Rome Township is one of the fourteen townships of Lawrence County, Ohio, United States. As of the 2020 census, the population was 8,779.

==Geography==
Located in the southeastern corner of the county along the Ohio River, it borders the following townships:
- Guyan Township, Gallia County - north
- Union Township - southwest
- Windsor Township - west
- Mason Township - northwest corner

Cabell County, West Virginia, lies across the Ohio River to the east and south.

It is the farthest upstream of Lawrence County's Ohio River townships.

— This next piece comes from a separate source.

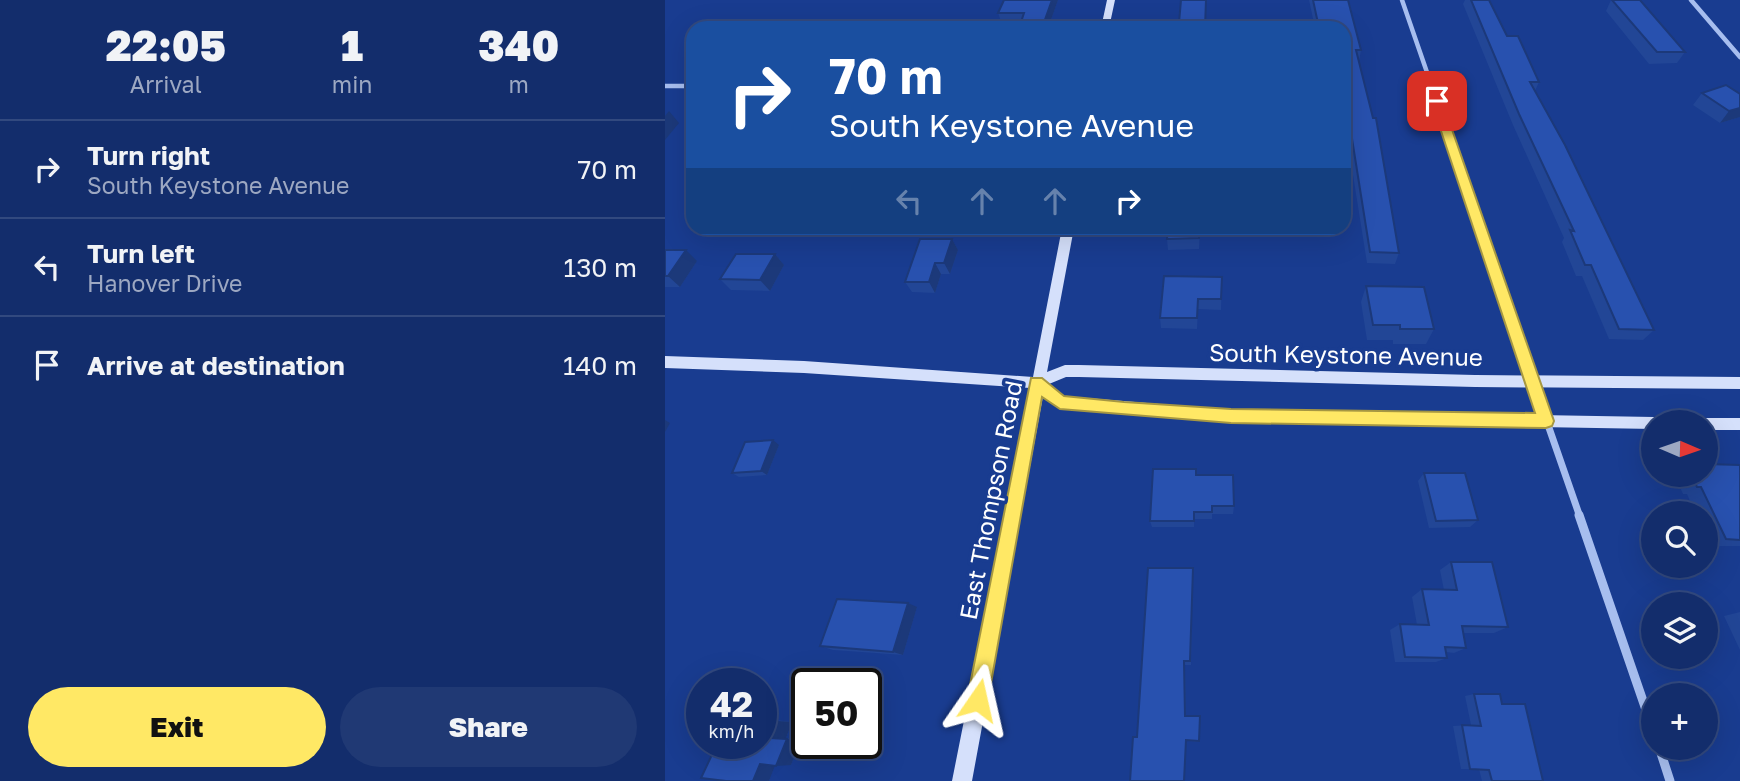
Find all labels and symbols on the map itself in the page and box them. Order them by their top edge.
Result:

Athalia, the second-smallest village in Lawrence County, is located midway along Rome Township's shoreline. Miller, an unincorporated community and census-designated place, is directly north of Athalia.

==Name and history==
Statewide, other Rome Townships are located in Ashtabula and Athens counties. It was named Rome because of the seven hills that converge at LaBelle as the hills of Rome on the Tiber. The original Rome Beauty apple tree was grafted in Rome Township.

==Government==
The township is governed by a three-member board of trustees, who are elected in November of odd-numbered years to a four-year term beginning on the following January 1. Two are elected in the year after the presidential election and one is elected in the year before it. There is also an elected township fiscal officer, who serves a four-year term beginning on April 1 of the year after the election, which is held in November of the year before the presidential election. Vacancies in the fiscal officership or on the board of trustees are filled by the remaining trustees.